[Dataset entries]
* * * * * * *

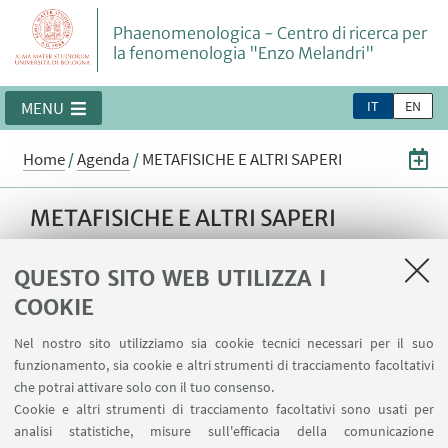
Phaenomenologica - Centro di ricerca per
la fenomenologia "Enzo Melandri"
IT
EN
MENU
Home
/
Agenda
/
METAFISICHE E ALTRI SAPERI
METAFISICHE E ALTRI SAPERI
LXXX Convegno annuale "Centro Studi
QUESTO SITO WEB UTILIZZA I
Filosofici di Gallarate" - Bologna, 2-4 ottobre
COOKIE
2025 - AVVISO IMPORTANTE: anche le
SESSIONI DEL 3 OTTOBRE si terranno in via
Nel nostro sito utilizziamo sia cookie tecnici necessari per il suo
San Domenico 1
funzionamento, sia cookie e altri strumenti di tracciamento facoltativi
che potrai attivare solo con il tuo consenso.
Cookie e altri strumenti di tracciamento facoltativi sono usati per
02
OTTOBRE
-
04
OTTOBRE
2025
DATA:
analisi statistiche, misure sull'efficacia della comunicazione
dalle 15:00 alle 13:00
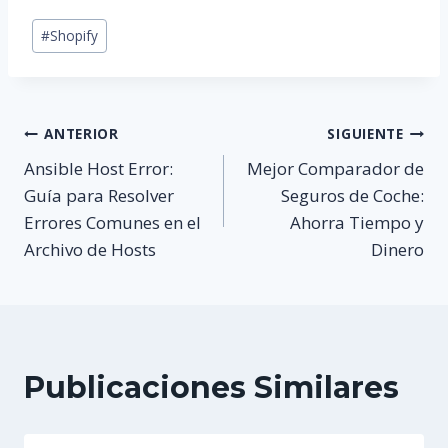
Etiquetas
#
Shopify
de
la
entrada:
Navegación
ANTERIOR
SIGUIENTE
Ansible Host Error:
Mejor Comparador de
de
Guía para Resolver
Seguros de Coche:
Errores Comunes en el
Ahorra Tiempo y
entradas
Archivo de Hosts
Dinero
Publicaciones Similares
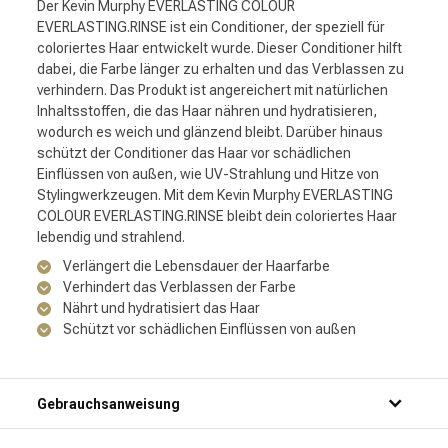
Der Kevin Murphy EVERLASTING COLOUR
EVERLASTING.RINSE ist ein Conditioner, der speziell für
coloriertes Haar entwickelt wurde. Dieser Conditioner hilft
dabei, die Farbe länger zu erhalten und das Verblassen zu
verhindern. Das Produkt ist angereichert mit natürlichen
Inhaltsstoffen, die das Haar nähren und hydratisieren,
wodurch es weich und glänzend bleibt. Darüber hinaus
schützt der Conditioner das Haar vor schädlichen
Einflüssen von außen, wie UV-Strahlung und Hitze von
Stylingwerkzeugen. Mit dem Kevin Murphy EVERLASTING
COLOUR EVERLASTING.RINSE bleibt dein coloriertes Haar
lebendig und strahlend.
Verlängert die Lebensdauer der Haarfarbe
Verhindert das Verblassen der Farbe
Nährt und hydratisiert das Haar
Schützt vor schädlichen Einflüssen von außen
Gebrauchsanweisung
Schritt 1: Mach dein Haar gründlich unter der Dusche nass.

* * * * * * *

WRITTEN TASK: After removing the pictures, repeat the remaining records exactly.

RESPONSE BOX:
Phaenomenologica - Centro di ricerca per
la fenomenologia "Enzo Melandri"
IT
EN
MENU
Home
/
Agenda
/
METAFISICHE E ALTRI SAPERI
METAFISICHE E ALTRI SAPERI
LXXX Convegno annuale "Centro Studi
QUESTO SITO WEB UTILIZZA I
Filosofici di Gallarate" - Bologna, 2-4 ottobre
COOKIE
2025 - AVVISO IMPORTANTE: anche le
SESSIONI DEL 3 OTTOBRE si terranno in via
Nel nostro sito utilizziamo sia cookie tecnici necessari per il suo
San Domenico 1
funzionamento, sia cookie e altri strumenti di tracciamento facoltativi
che potrai attivare solo con il tuo consenso.
Cookie e altri strumenti di tracciamento facoltativi sono usati per
02
OTTOBRE
-
04
OTTOBRE
2025
DATA:
analisi statistiche, misure sull'efficacia della comunicazione
dalle 15:00 alle 13:00
Etiquetas
#
Shopify
de
la
entrada:
Navegación
ANTERIOR
SIGUIENTE
Ansible Host Error:
Mejor Comparador de
de
Guía para Resolver
Seguros de Coche:
Errores Comunes en el
Ahorra Tiempo y
entradas
Archivo de Hosts
Dinero
Publicaciones Similares
Der Kevin Murphy EVERLASTING COLOUR
EVERLASTING.RINSE ist ein Conditioner, der speziell für
coloriertes Haar entwickelt wurde. Dieser Conditioner hilft
dabei, die Farbe länger zu erhalten und das Verblassen zu
verhindern. Das Produkt ist angereichert mit natürlichen
Inhaltsstoffen, die das Haar nähren und hydratisieren,
wodurch es weich und glänzend bleibt. Darüber hinaus
schützt der Conditioner das Haar vor schädlichen
Einflüssen von außen, wie UV-Strahlung und Hitze von
Stylingwerkzeugen. Mit dem Kevin Murphy EVERLASTING
COLOUR EVERLASTING.RINSE bleibt dein coloriertes Haar
lebendig und strahlend.
Verlängert die Lebensdauer der Haarfarbe
Verhindert das Verblassen der Farbe
Nährt und hydratisiert das Haar
Schützt vor schädlichen Einflüssen von außen
Gebrauchsanweisung
Schritt 1: Mach dein Haar gründlich unter der Dusche nass.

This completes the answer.